REQUIRED WORK - The word "badges" occurs in some lines of the data. Return each such line.

───── MATERIAL SUPPLIED ─────

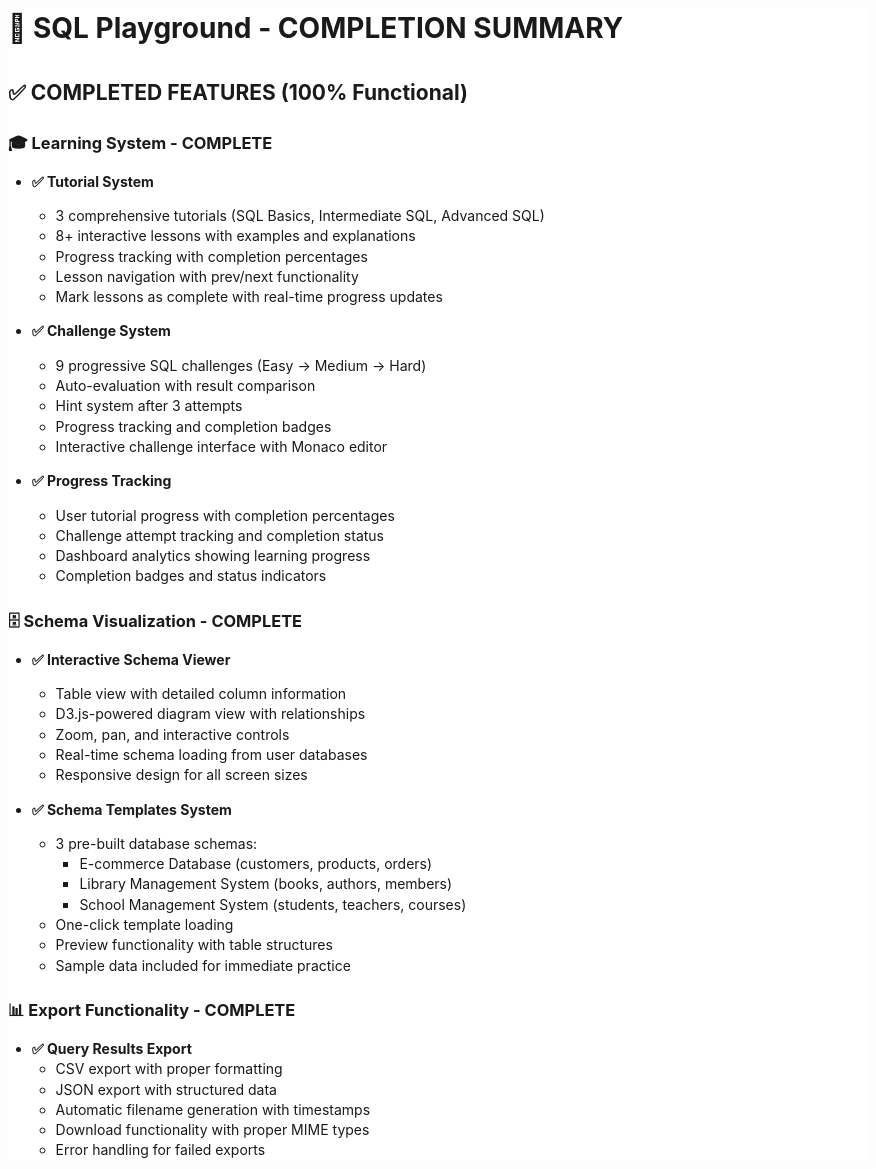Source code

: # 🎯 SQL Playground - COMPLETION SUMMARY

## ✅ COMPLETED FEATURES (100% Functional)

### 🎓 **Learning System - COMPLETE**
- **✅ Tutorial System**
  - 3 comprehensive tutorials (SQL Basics, Intermediate SQL, Advanced SQL)
  - 8+ interactive lessons with examples and explanations
  - Progress tracking with completion percentages
  - Lesson navigation with prev/next functionality
  - Mark lessons as complete with real-time progress updates

- **✅ Challenge System**
  - 9 progressive SQL challenges (Easy → Medium → Hard)
  - Auto-evaluation with result comparison
  - Hint system after 3 attempts
  - Progress tracking and completion badges
  - Interactive challenge interface with Monaco editor

- **✅ Progress Tracking**
  - User tutorial progress with completion percentages
  - Challenge attempt tracking and completion status
  - Dashboard analytics showing learning progress
  - Completion badges and status indicators

### 🗄️ **Schema Visualization - COMPLETE**
- **✅ Interactive Schema Viewer**
  - Table view with detailed column information
  - D3.js-powered diagram view with relationships
  - Zoom, pan, and interactive controls
  - Real-time schema loading from user databases
  - Responsive design for all screen sizes

- **✅ Schema Templates System**
  - 3 pre-built database schemas:
    - E-commerce Database (customers, products, orders)
    - Library Management System (books, authors, members)
    - School Management System (students, teachers, courses)
  - One-click template loading
  - Preview functionality with table structures
  - Sample data included for immediate practice

### 📊 **Export Functionality - COMPLETE**
- **✅ Query Results Export**
  - CSV export with proper formatting
  - JSON export with structured data
  - Automatic filename generation with timestamps
  - Download functionality with proper MIME types
  - Error handling for failed exports
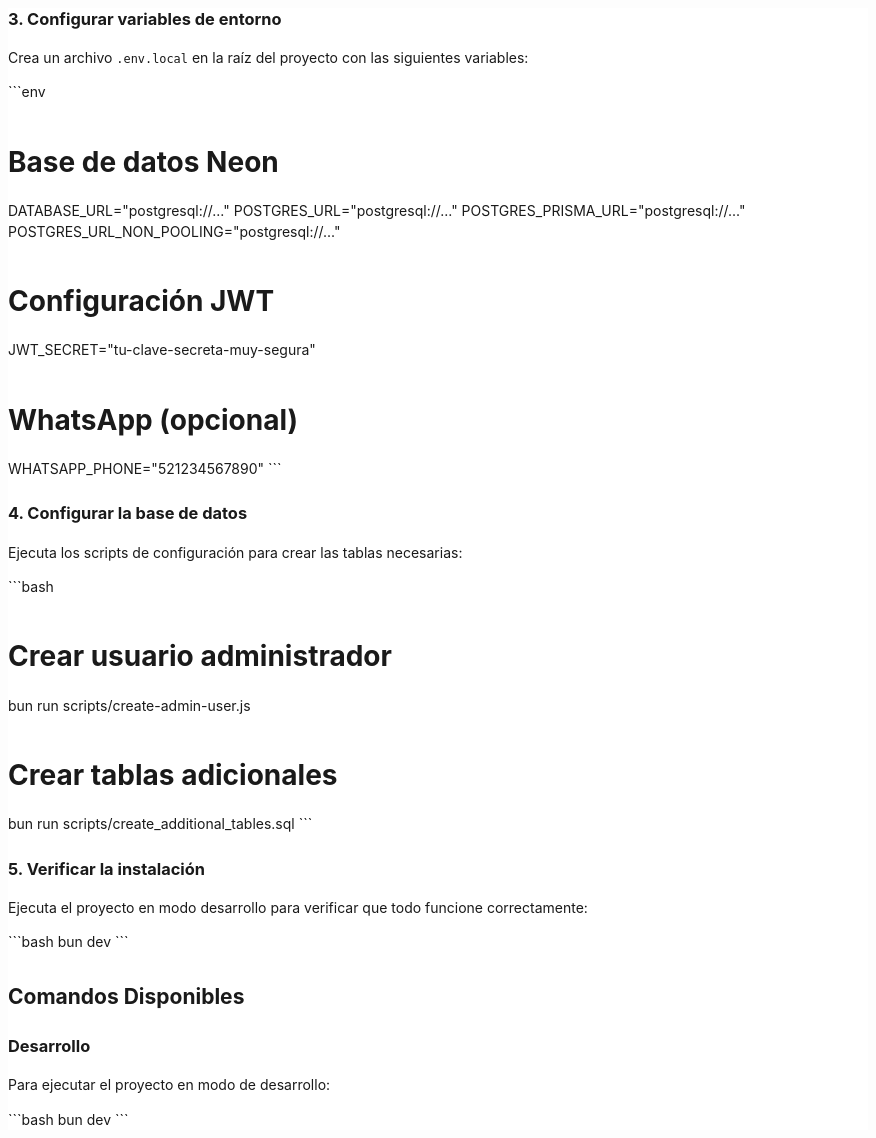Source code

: ### 3. Configurar variables de entorno

Crea un archivo `.env.local` en la raíz del proyecto con las siguientes variables:

\`\`\`env
# Base de datos Neon
DATABASE_URL="postgresql://..."
POSTGRES_URL="postgresql://..."
POSTGRES_PRISMA_URL="postgresql://..."
POSTGRES_URL_NON_POOLING="postgresql://..."

# Configuración JWT
JWT_SECRET="tu-clave-secreta-muy-segura"

# WhatsApp (opcional)
WHATSAPP_PHONE="521234567890"
\`\`\`

### 4. Configurar la base de datos

Ejecuta los scripts de configuración para crear las tablas necesarias:

\`\`\`bash
# Crear usuario administrador
bun run scripts/create-admin-user.js

# Crear tablas adicionales
bun run scripts/create_additional_tables.sql
\`\`\`

### 5. Verificar la instalación

Ejecuta el proyecto en modo desarrollo para verificar que todo funcione correctamente:

\`\`\`bash
bun dev
\`\`\`

## Comandos Disponibles

### Desarrollo

Para ejecutar el proyecto en modo de desarrollo:

\`\`\`bash
bun dev
\`\`\`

─────

REPLY -
  - Progress tracking and completion badges
  - Completion badges and status indicators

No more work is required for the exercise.